La denuncia di Chiara: le divise dei Vigili del Fuoco sono fatte solo per gli uomini

Questo significa che le donne così lavorano peggio e in condizioni di minore sicurezza rispetto ai maschi

chiara
Ci voleva una ragazza di 22 anni  per smascherare l’ennesima, piccola ma odiosa, discriminazione ai danni delle donne che lavorano. Chiara Cavosi, 22 anni, di Sfruz, in Trentino Alto Adige, è una delle pochissime donne che hanno responsabilità di comando di una squadra di Vigili del Fuoco.

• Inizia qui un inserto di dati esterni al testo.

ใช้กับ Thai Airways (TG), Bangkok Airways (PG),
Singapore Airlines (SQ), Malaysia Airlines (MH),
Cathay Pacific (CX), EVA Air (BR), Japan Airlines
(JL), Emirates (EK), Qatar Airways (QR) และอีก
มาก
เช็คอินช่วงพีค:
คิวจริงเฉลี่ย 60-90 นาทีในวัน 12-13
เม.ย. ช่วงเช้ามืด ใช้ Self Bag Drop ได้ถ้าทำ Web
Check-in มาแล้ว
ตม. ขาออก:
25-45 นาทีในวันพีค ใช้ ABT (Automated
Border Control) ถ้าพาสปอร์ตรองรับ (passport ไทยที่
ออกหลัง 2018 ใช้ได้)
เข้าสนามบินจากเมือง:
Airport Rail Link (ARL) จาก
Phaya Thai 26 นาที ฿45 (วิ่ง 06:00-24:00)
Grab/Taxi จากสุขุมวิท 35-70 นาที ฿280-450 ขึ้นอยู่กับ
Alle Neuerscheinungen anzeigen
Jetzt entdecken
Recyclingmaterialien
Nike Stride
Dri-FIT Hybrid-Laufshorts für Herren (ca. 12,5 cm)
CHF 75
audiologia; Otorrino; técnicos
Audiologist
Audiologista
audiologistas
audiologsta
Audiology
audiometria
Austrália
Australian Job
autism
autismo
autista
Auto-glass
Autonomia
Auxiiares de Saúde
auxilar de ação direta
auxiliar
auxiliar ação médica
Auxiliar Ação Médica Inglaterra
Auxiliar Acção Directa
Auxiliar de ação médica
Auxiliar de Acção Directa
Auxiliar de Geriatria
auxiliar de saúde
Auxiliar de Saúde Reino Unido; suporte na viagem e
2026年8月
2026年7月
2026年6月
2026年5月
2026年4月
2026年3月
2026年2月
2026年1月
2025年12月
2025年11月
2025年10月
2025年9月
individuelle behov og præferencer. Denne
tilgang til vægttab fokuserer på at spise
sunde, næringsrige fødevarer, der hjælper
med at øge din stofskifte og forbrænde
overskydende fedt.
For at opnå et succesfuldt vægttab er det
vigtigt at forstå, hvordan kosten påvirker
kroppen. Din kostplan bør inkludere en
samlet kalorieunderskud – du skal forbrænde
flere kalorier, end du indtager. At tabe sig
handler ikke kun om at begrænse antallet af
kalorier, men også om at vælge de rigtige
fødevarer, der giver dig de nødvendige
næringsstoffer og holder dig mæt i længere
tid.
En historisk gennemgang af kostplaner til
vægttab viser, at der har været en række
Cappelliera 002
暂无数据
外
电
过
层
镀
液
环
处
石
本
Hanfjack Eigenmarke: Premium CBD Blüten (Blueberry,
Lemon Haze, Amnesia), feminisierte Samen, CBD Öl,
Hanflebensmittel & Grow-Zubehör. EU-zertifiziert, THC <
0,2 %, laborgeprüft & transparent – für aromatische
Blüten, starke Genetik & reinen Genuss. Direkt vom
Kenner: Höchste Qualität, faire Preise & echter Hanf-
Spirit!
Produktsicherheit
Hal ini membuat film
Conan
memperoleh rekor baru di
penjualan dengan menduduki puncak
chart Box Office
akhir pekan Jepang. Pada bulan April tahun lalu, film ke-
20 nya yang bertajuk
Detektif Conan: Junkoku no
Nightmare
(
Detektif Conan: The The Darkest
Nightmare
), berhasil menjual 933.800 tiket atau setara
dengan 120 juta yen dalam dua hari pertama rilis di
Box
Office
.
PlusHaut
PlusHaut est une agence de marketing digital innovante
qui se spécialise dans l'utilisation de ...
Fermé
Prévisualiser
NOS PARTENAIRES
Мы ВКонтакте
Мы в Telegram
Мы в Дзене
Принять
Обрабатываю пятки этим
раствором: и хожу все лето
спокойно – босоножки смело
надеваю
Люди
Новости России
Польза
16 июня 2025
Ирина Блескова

E, forte di questo incarico, ha protestato con i suoi superiori perché le divise dei Vigili del Fuoco sono pensate e realizzate soltanto per il corpo maschile.
Tutto ciò comporta una serie di disagi per donne che svolgono questo tipo di attività. Per esempio:

Se una divisa è troppo larga o troppo lunga:

  • può impigliarsi facilmente in detriti o attrezzature
  • riduce la libertà di movimento
  • può creare punti scoperti (ad esempio polsi o caviglie non ben protetti)

Se la divisa è troppo stretta:

  • limita i movimenti necessari in intervento (arrampicarsi, sollevare, piegarsi)
  • può rendere più faticosa la respirazione, soprattutto con l’autorespiratore

Stesso discorso per i dispositivi di protezione. Caschi, giacche ignifughe, imbracature e autorespiratori sono pensati per corporature maschili “medie”. Questo può causare:

  • caschi che non calzano bene (instabilità o scarsa protezione)
  • imbracature che non distribuiscono correttamente il peso
  • autorespiratori che non aderiscono perfettamente al corpo
Quindi, le divise dei Vigili del Fuoco fatte e pensate solo per uomini mettono le donne nella sgradevole condizione di lavorare peggio, con più difficoltà e con minore sicurezza rispetto  ai maschi.